The government’s Aatmanirbhar plan for IT hardware through its Production Linked Incentive (PLI) scheme — intended to give a big push to local production and reduce imports — has hit a logjam.
On the one hand, demand for laptops and tablets have hit the roof as companies, especially in the IT sector, and consumers continue to work from home. Lack of local production is driving imports to new levels.
Yet, only four of the 14 eligible players for the PLI scheme in IT hardware in the first year of operations have succeeded in meeting their production targets and will receive incentives. At least one global player is already planning to move out of the scheme after the second year because it feels the PLI scheme is not attractive enough.
There is no duty on imports on laptops and IT products as India is part of a WTO agreement that makes imports pretty attractive .
According to data, imports of laptops and tablets have gone up sharply by over 53 per cent from $5.2 billion in FY21 to $8.0 billion in FY22.

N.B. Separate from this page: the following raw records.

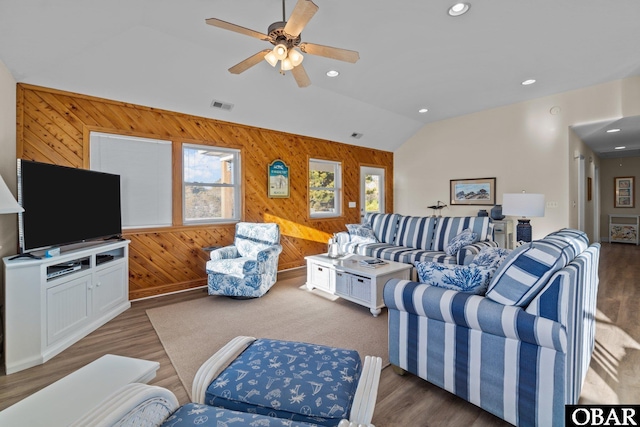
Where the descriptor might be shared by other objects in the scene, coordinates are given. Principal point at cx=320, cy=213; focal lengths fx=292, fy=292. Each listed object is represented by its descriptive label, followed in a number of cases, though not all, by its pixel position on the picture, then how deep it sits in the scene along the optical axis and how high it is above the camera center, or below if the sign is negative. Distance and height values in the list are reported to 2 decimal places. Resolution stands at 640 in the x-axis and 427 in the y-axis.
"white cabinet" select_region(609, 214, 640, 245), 8.09 -0.47
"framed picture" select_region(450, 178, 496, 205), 5.98 +0.47
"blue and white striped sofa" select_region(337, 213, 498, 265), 3.96 -0.38
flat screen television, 2.45 +0.12
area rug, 2.49 -1.12
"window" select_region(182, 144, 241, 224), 4.42 +0.51
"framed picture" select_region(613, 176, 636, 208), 8.33 +0.58
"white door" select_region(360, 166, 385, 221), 7.00 +0.61
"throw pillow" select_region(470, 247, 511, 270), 1.95 -0.31
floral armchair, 3.64 -0.68
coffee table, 3.25 -0.76
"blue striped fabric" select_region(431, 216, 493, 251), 4.10 -0.22
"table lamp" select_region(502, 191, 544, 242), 3.49 +0.06
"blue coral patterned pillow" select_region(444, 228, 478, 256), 3.85 -0.37
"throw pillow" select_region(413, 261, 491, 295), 1.77 -0.40
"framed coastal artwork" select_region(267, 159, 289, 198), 5.21 +0.65
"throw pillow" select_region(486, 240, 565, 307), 1.55 -0.33
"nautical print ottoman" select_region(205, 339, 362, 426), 1.14 -0.72
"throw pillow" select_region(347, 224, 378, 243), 4.98 -0.34
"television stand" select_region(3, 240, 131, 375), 2.25 -0.73
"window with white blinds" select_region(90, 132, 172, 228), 3.69 +0.61
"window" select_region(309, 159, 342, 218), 6.08 +0.56
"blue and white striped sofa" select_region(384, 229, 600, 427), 1.44 -0.68
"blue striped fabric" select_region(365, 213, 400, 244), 4.93 -0.21
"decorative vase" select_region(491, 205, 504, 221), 5.40 +0.00
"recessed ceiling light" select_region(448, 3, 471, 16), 2.68 +1.91
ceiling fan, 2.10 +1.39
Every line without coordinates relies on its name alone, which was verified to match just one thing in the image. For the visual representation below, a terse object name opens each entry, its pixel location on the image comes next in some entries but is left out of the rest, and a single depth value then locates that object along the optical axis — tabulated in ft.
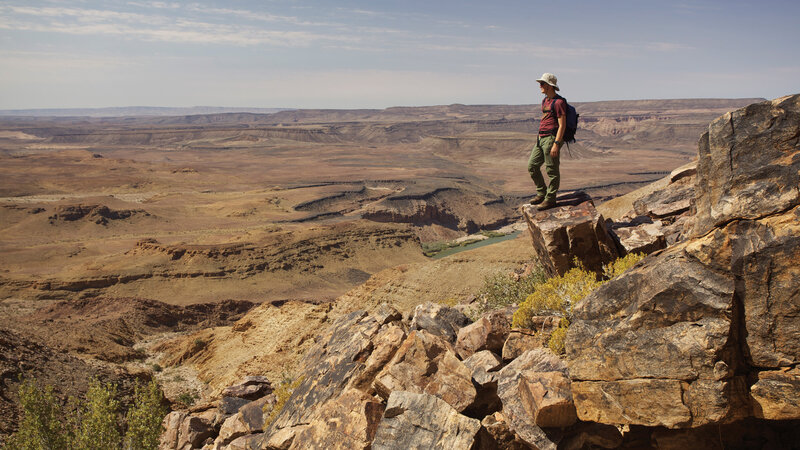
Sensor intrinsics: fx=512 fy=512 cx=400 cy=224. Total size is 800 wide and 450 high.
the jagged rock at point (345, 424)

A top PC manufacturer said that enterprises which buy customised, configured PCs face a waiting list of between six to twelve weeks for delivery.
“With the chip shortage and the fact that India accounts for only 1-3 per cent of most global PC companies’ sales, we are much behind in the quota and have to wait longer,” said a senior executive of a top global PC company.
More importantly, China dominates imports, accounting for over 72 per cent of all laptop and tablets imported in the country in value, virtually at the same level as in the last two years, despite a higher import bill.
There are also concerns that non-tariff barriers, such as making imports from China difficult, could only increase the problem.
According to International Data Corporation estimates, the total Indian PC and tablet market for 2021 was $10.7 billion. Industry estimates suggest that 75 per cent of it is imported.
Talks are on to revamp the PLI scheme. The Ministry of Electronics and Information Technology has been meeting members of NITI Aayog and stakeholders to work out the revamp.
The Manufacturers Association of Information Technology (MAIT), the apex IT hardware association, has told the government that it would like the duration of the scheme to be doubled to eight years and the incentive increased from 1-4 per cent (average of 2 per cent) to 6.5 per cent for PCs and 8.5 per cent for servers. It also wants a separate scheme for Indian brands in the MSME sector.
If this proposal is accepted, it will cost the government a lot of money. Analysis by the India Cellular & Electronics Association show that the current allocation of IT hardware PLI which was Rs 7,350 crore needs to be increased three-fold to around Rs 21,000-22,000 crore.
And this figure is based on the association’s more moderate demand to increase the incentive to 5 per cent for five years. MAIT’s recommendation could peg the allocation far higher.
MAIT has also argued that the incentive targets (Rs 500 crore from global companies and Rs 20 crore from domestic companies) should be decided based on inputs received from the eligible companies and that the money that they have put into the PLI 1 (exiting scheme) should be included.
The reason is that the type and amount of equipment will vary from company to company based on existing investments and future localisation plans and consequently these should be taken into consideration.
MAIT is also pushing for more products such as storage devices and data centre switches to be added to the list of those that are already eligible for the scheme.
It has also suggested a special incentive scheme for MSME Indian brands as part of the PLI for domestic players.
This entails reserving 5 per cent of the allocation for domestic players; a sharp reduction in the investment criterion (it is Rs 20 crore for domestic players); an incentive of 7.5 per cent over five years for laptop makers; and a 10 per cent increase year on year over existing base sales (FY22) for eligibility of incentives.
MAIT believes that new entrants should be eligible provided they have a cumulative revenue of Rs 5 crore and have produced 2500 units in the last two years.